+++ DATA SHOWN +++
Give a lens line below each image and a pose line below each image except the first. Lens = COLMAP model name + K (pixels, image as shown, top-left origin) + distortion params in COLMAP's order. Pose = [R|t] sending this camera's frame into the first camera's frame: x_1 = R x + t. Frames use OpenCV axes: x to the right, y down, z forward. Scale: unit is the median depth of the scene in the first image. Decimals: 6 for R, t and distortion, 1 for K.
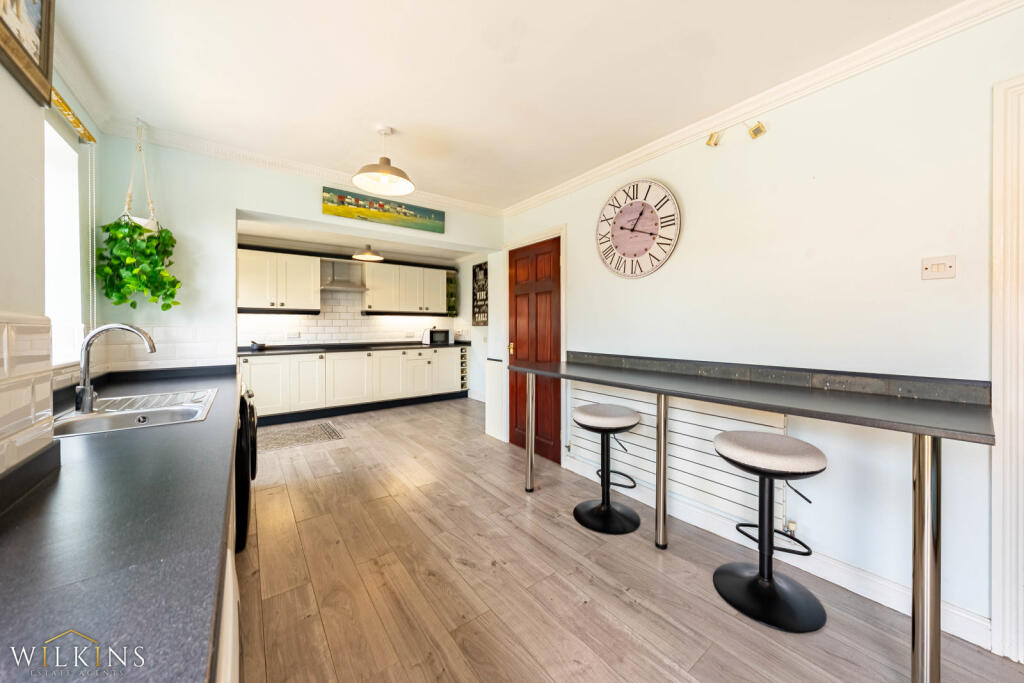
lens RADIAL K [[356.9, 0, 512.4], [0, 356.9, 327.9], [0, 0, 1]] dist [-0.000521, -0.000038]
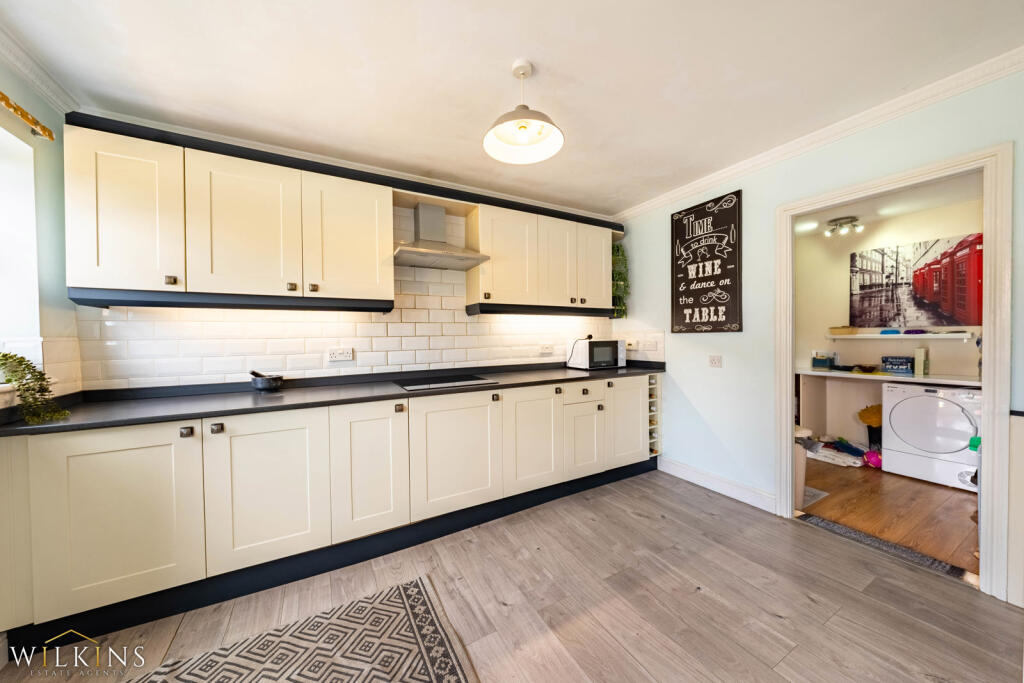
lens RADIAL K [[350.4, 0, 512.0], [0, 350.4, 341.5], [0, 0, 1]] dist [-0.000941, -0.000133]
pose [[0.991464, -0.008876, -0.130080, -0.348395], [0.010308, 0.999893, 0.010342, -0.000671], [0.129975, -0.011595, 0.991450, 0.603882]]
+++
● **YOUR INSTRUCTIONS**
Format every line of the listing above as a JSON array of strings, one string per line, skipping blank lines and leaving out the pictures.

● **RESPONSE AREA**
[
  "Give a lens line below each image and a pose line below each image except the first. Lens = COLMAP model name + K (pixels, image as shown, top-left origin) + distortion params in COLMAP's order. Pose = [R|t] sending this camera's frame into the first camera's frame: x_1 = R x + t. Frames use OpenCV axes: x to the right, y down, z forward. Scale: unit is the median depth of the scene in the first image. Decimals: 6 for R, t and distortion, 1 for K.",
  "lens RADIAL K [[356.9, 0, 512.4], [0, 356.9, 327.9], [0, 0, 1]] dist [-0.000521, -0.000038]",
  "lens RADIAL K [[350.4, 0, 512.0], [0, 350.4, 341.5], [0, 0, 1]] dist [-0.000941, -0.000133]",
  "pose [[0.991464, -0.008876, -0.130080, -0.348395], [0.010308, 0.999893, 0.010342, -0.000671], [0.129975, -0.011595, 0.991450, 0.603882]]"
]